I’d be very wary of any vendor supplied document, particularly a competitor, and keep an open mind. You can just as easily find a set of Microchip responses on this on Youtube.
And you should be wary of competitors claims and battles. That said, what TI claims here is mostly right.
As I said, these last few years have seen a rise in ultra-low power MCUs that really are way ahead of what we had just a few years back. As far as low-power is concerned, Microchip is behind for anything that requires some computing power. The Gecko line is behind now as well.
What matters of course is entirely dependant on your requirements, and mostly the overall duty cycle, that is the proportion of time during which your MCU is active to the total time.

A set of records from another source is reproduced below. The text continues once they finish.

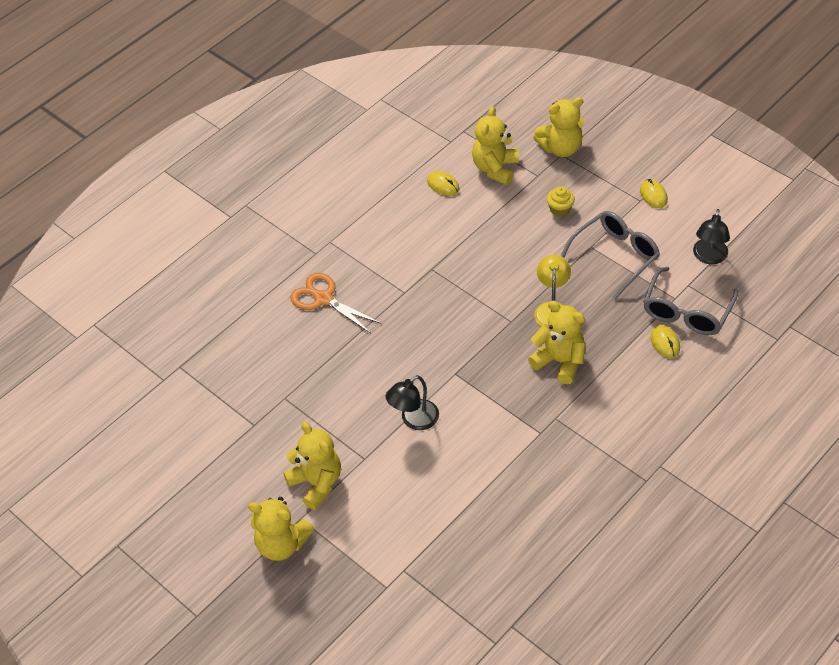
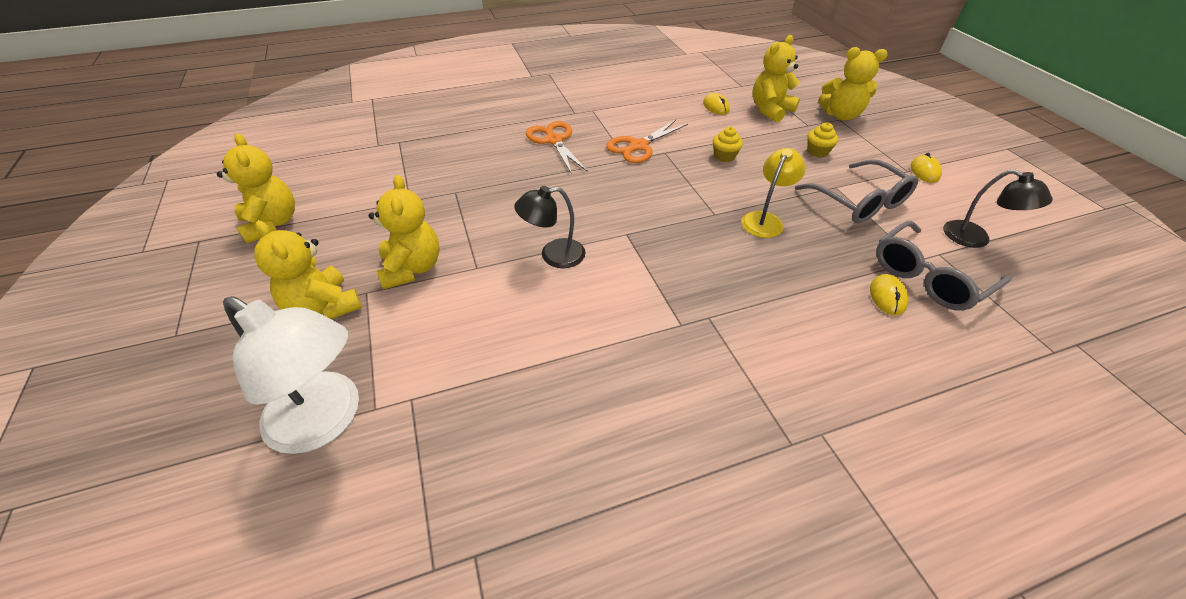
camera: 25 degrees right, 5 degrees down
(363, 609) = (326, 421): none -> white lamp
(404, 272) = (638, 146): none -> orange scissors
(485, 251) = (724, 156): none -> yellow cupcake
(559, 361) = (746, 266): yellow teddy bear -> yellow teddy bear (272, 224)
(615, 256) = (860, 202): grey glasses -> grey glasses turned 75 degrees clockwise
(709, 257) = (975, 238): black lamp -> black lamp turned 90 degrees counterclockwise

Raw µA/MHz figures are an indication, but they don't mean much by themselves. What the MCU can achieve by MHz is equally important. A modern ultra-low power 32-bit MCU can execute on average more than 1 instruction per clock cycle, whereas the 8- and 16-bit architecture of PIC MCUs can only execute 0.25 or 0.5 instruction per clock cycle. So for the same required execution time you can lower your clock with most recent 32-bit MCUs and get much lower run current. I'd suggest trying an MSP432 dev kit or an STM32L4 nucleo board for instance, and see for yourself, you will probably be surprised.
If you only need to run your MCU at a very low frequency such as < 100 kHz for instance, this is the area where the ULP 32-bitters will be falling short.
Of course other considerations than power draw may also make you chose 8-bit or 16-bit MCUs, such as cost, available packages, and simplicity.